COVID-19 vaccines became available for medical professionals and elderly citizens early December and eligibility now has expanded for everyone 16 and older.
Many who have had enough of staying home and worrying for their loved ones being affected by the virus have been rushing to get vaccinated as soon as they can, but with the vaccine being suspiciously ready too soon it has some students and citizens skeptical.
According to an article published by AP News, 15% of Americans are certain they won’t get vaccinated and 17% say probably not. Many expressed doubts about the vaccine’s safety and effectiveness.
The country has surpassed 440,000 deaths from COVID-19 and is facing the challenge of new variants of the virus.
Rushing to re-open schools and the nation assures that there are still chances of people catching the virus and passing it onto their loved ones, friends and workers that don’t have the ability to work from home who are forced to be around people.

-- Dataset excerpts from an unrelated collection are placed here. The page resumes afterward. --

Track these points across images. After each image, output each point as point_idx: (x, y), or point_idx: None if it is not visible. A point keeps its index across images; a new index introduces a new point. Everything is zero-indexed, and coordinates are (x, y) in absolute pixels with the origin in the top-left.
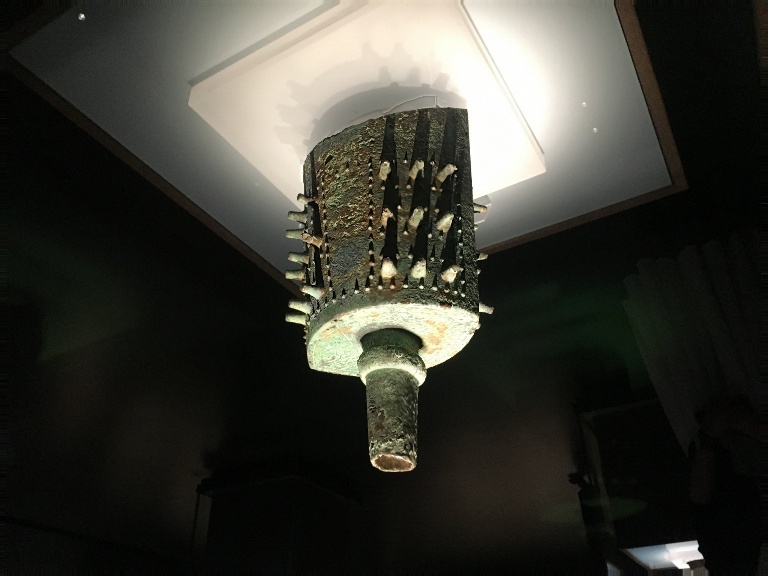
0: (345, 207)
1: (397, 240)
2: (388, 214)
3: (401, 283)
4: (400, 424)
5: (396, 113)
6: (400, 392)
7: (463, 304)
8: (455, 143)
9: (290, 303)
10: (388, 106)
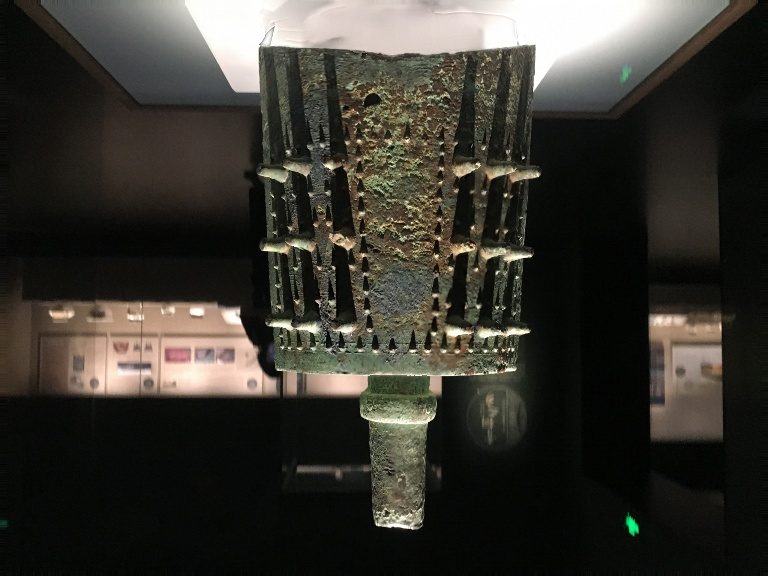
0: (401, 206)
1: (466, 279)
2: (471, 250)
3: (467, 345)
4: (420, 492)
5: (479, 52)
6: (422, 452)
7: (511, 362)
8: (526, 111)
9: (298, 326)
10: (444, 3)
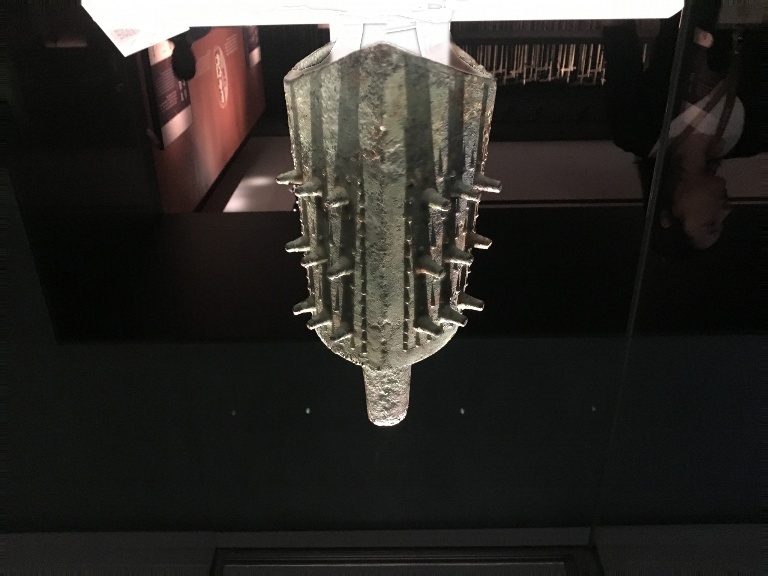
0: None
1: None
2: None
3: None
4: None
5: None
6: None
7: None
8: None
9: None
10: None
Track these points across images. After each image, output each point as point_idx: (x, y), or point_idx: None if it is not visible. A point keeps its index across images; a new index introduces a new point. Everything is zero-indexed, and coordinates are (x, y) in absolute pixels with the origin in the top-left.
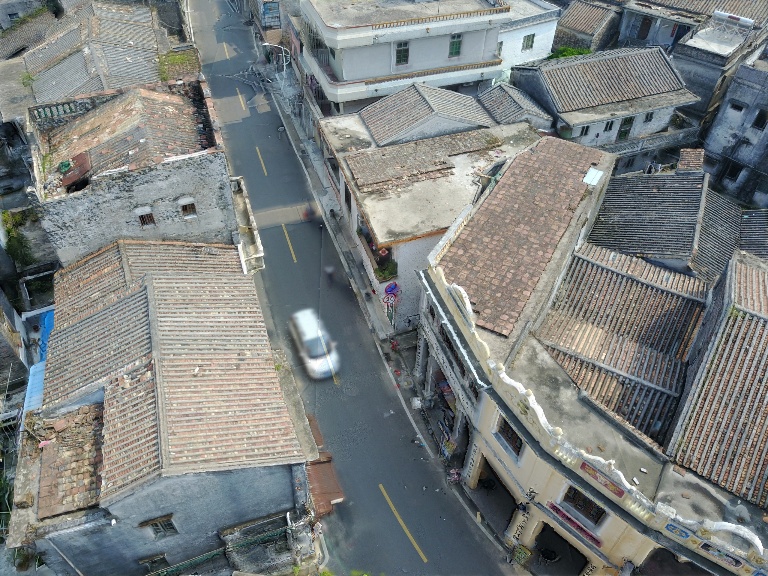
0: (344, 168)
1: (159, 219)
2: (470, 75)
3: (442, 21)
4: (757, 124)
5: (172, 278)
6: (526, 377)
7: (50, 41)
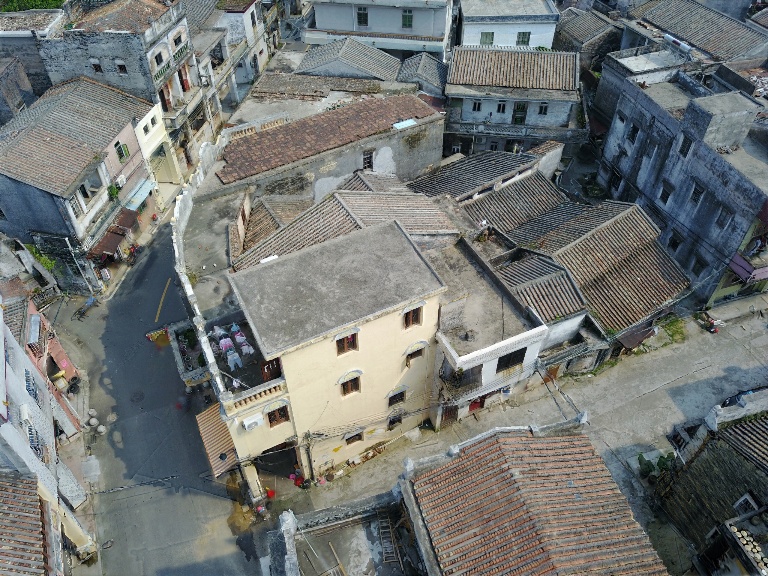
0: (258, 80)
1: (105, 70)
2: (414, 45)
3: None
4: (632, 137)
5: (82, 99)
6: (214, 207)
7: None
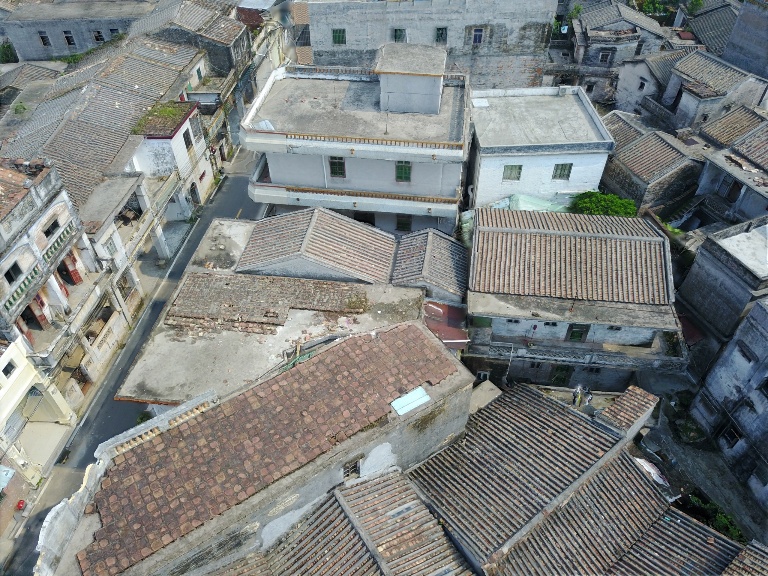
0: (178, 287)
1: None
2: (414, 207)
3: (372, 144)
4: (766, 389)
5: None
6: None
7: (80, 70)
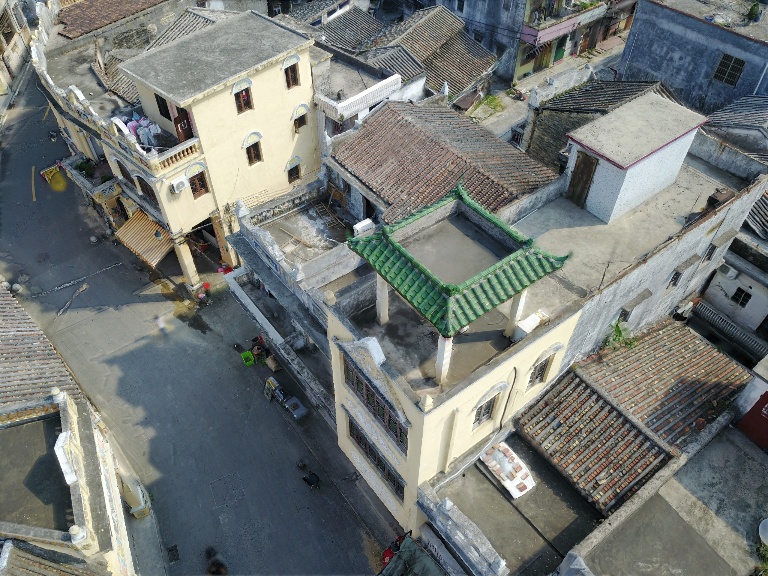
0: None
1: None
2: None
3: None
4: None
5: None
6: (69, 58)
7: None
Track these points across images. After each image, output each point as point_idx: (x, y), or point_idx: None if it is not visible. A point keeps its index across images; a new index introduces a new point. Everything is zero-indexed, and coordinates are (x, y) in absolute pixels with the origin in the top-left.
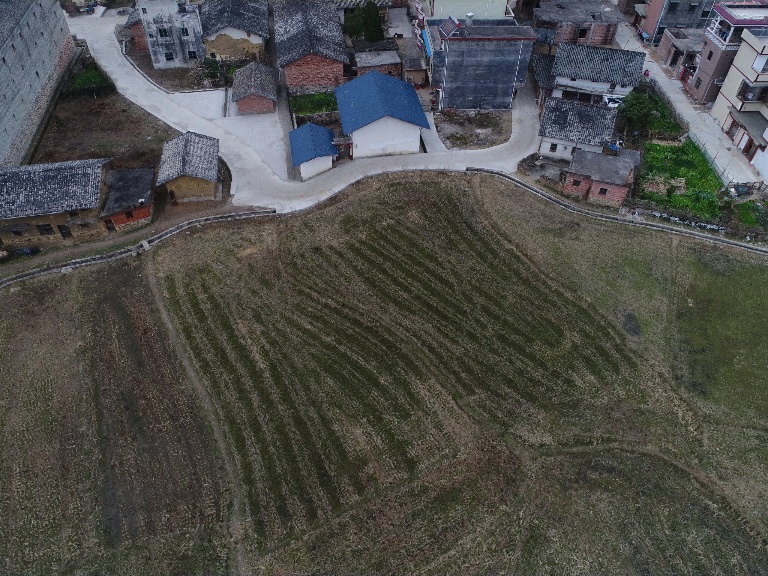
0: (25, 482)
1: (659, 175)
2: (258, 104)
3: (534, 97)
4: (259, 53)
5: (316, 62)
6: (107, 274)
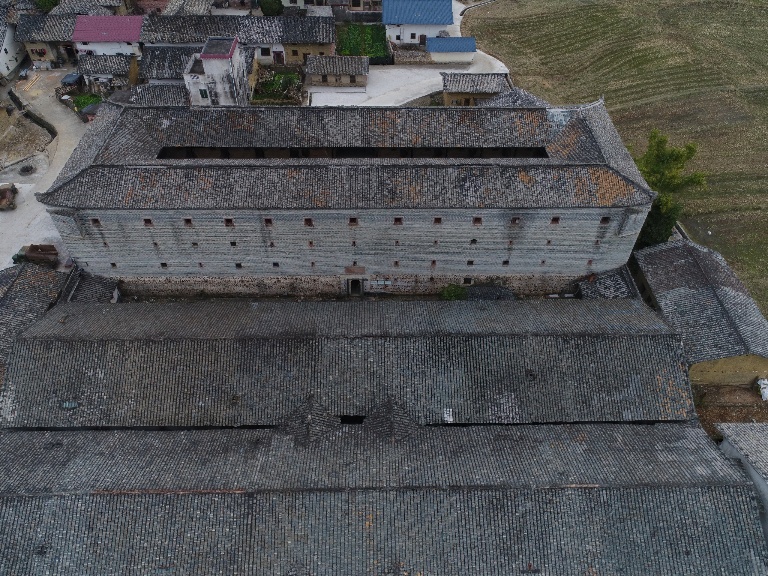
0: None
1: None
2: None
3: None
4: (259, 67)
5: None
6: None
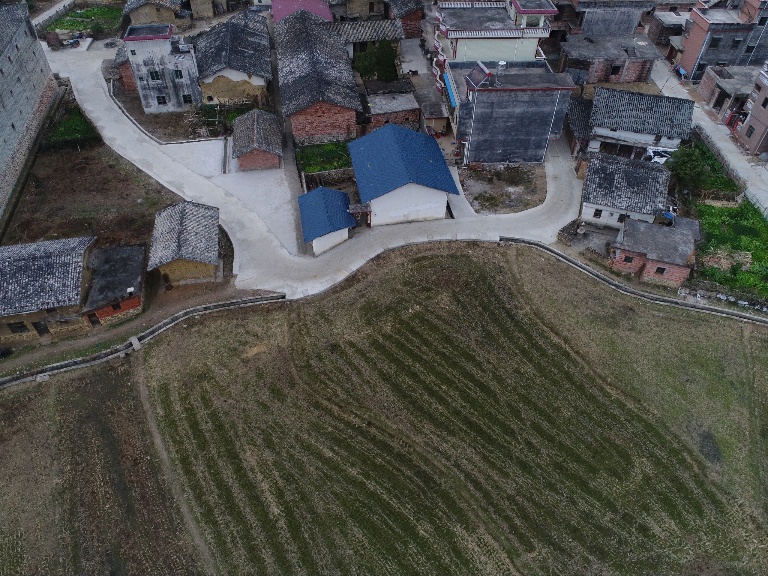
0: None
1: (719, 246)
2: (262, 159)
3: (568, 147)
4: (261, 95)
5: (326, 110)
6: (90, 382)
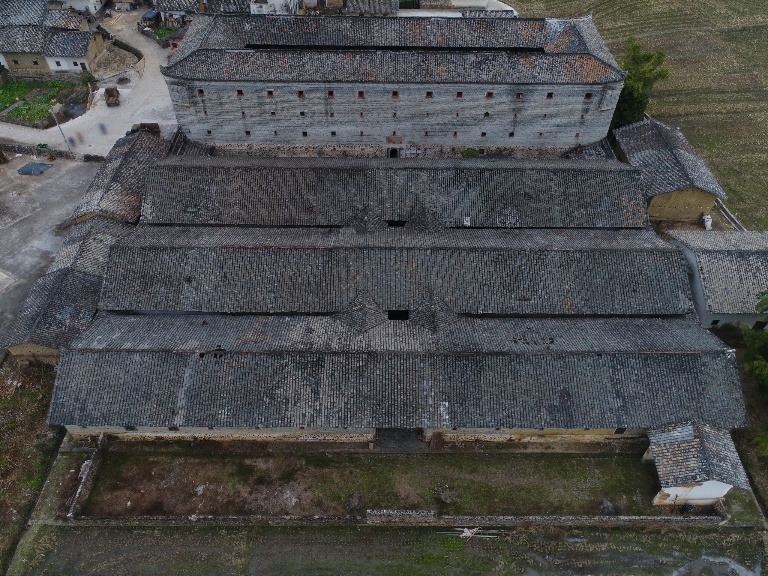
0: None
1: None
2: None
3: None
4: None
5: None
6: None
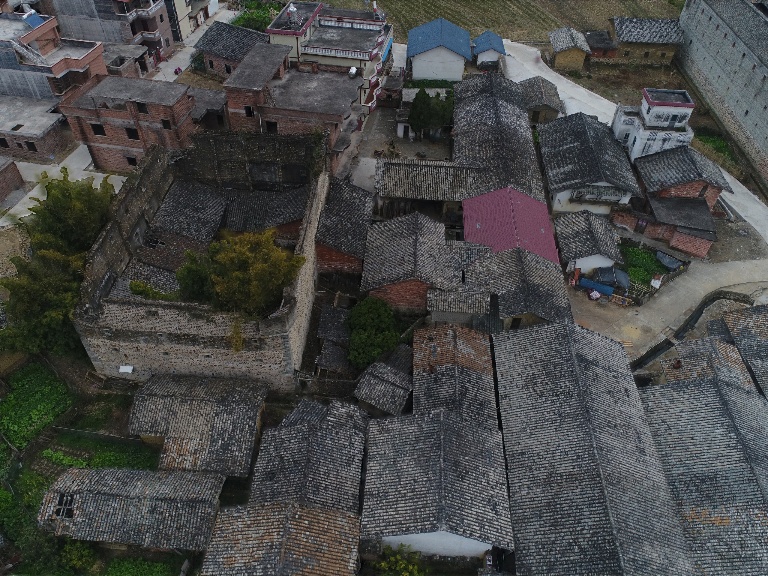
0: None
1: None
2: None
3: None
4: None
5: None
6: None
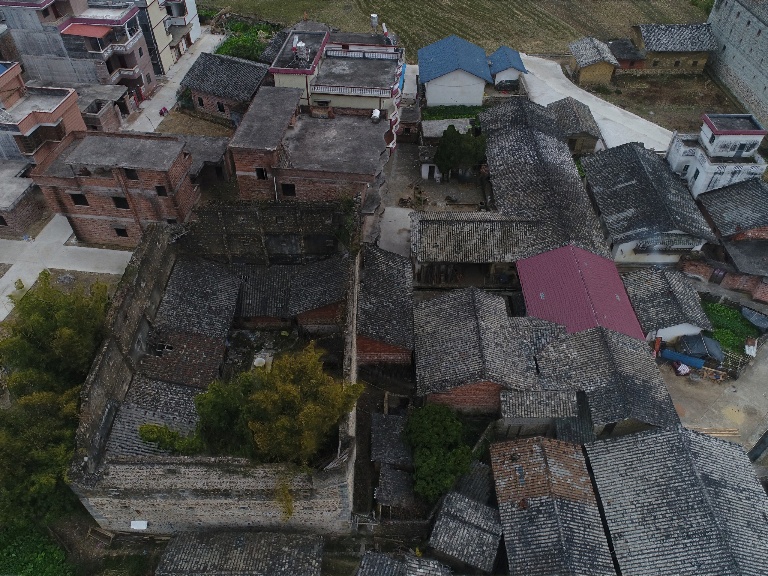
0: (594, 0)
1: None
2: None
3: None
4: None
5: None
6: None
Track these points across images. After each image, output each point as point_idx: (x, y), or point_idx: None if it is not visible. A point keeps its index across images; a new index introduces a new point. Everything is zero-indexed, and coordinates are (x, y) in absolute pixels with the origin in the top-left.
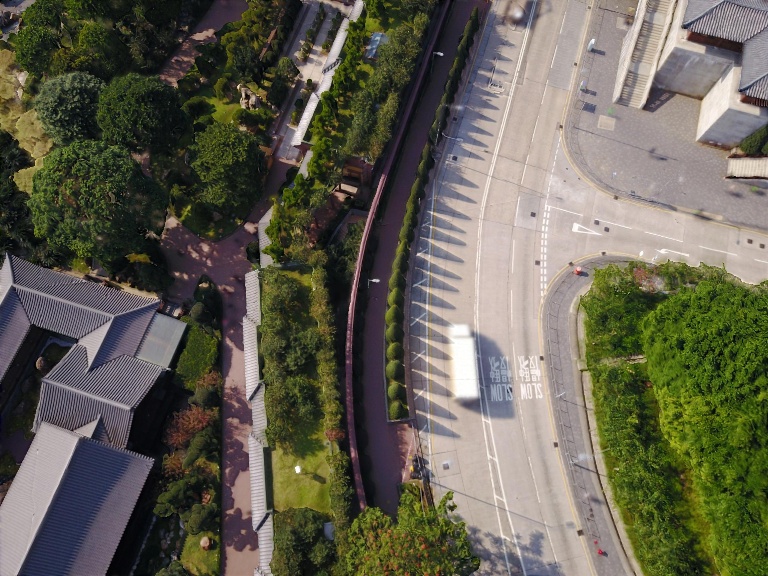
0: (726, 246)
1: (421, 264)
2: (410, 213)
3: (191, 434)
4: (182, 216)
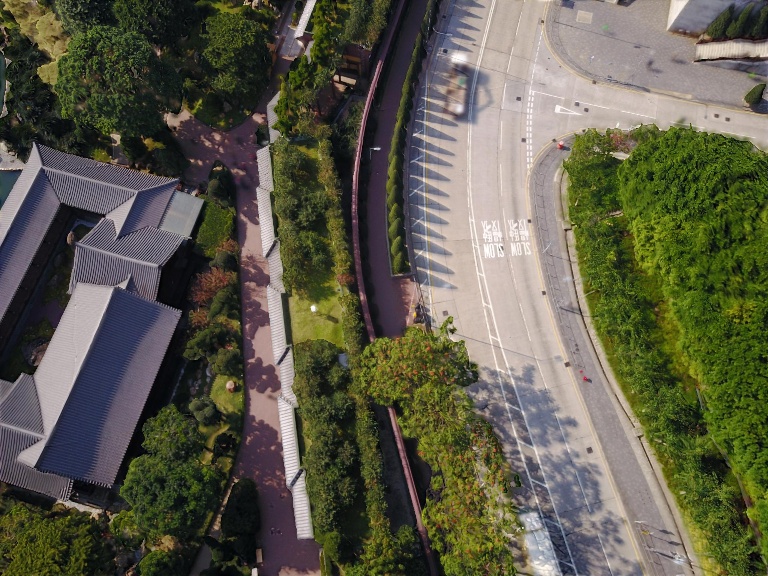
0: (695, 121)
1: (417, 143)
2: (406, 93)
3: (213, 292)
4: (194, 109)
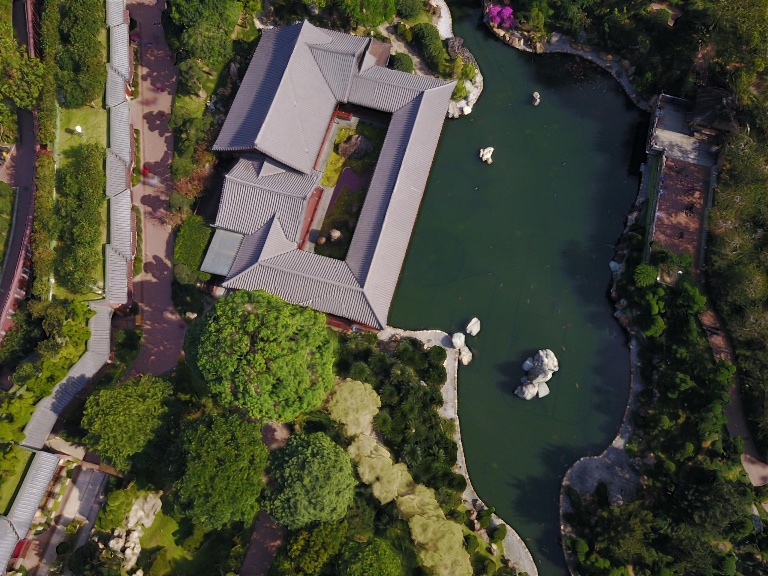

With colleges and universities making a switch to online classes, Pierce should provide students options if they can’t take the vaccine because of medical, religious or philosophical beliefs.
Pierce should not mandate the vaccine for students as there are reasons some will not be able to take it because of allergies, respiratory issues or other health issues they cannot control.
Courses that have switched to online classes give the ability and safety for students to complete their subjects comfortably at home without the anxiety and worry of being forced to go back to campus without a choice.
Some people are worried that the vaccine was made too fast and that reason is enough to let students have the right to proceed taking online classes and give that option to have the classes they need still available online once campus chooses to re-open.
According to an article published by Huffpost News, a morning consult survey conducted in the first week of January found that 23% of health care workers said they would never accept the vaccine.
Students should not have to be put in a situation where they are forced to take the COVID-19 vaccine and go back to campus so they can complete their education without providing them alternate options.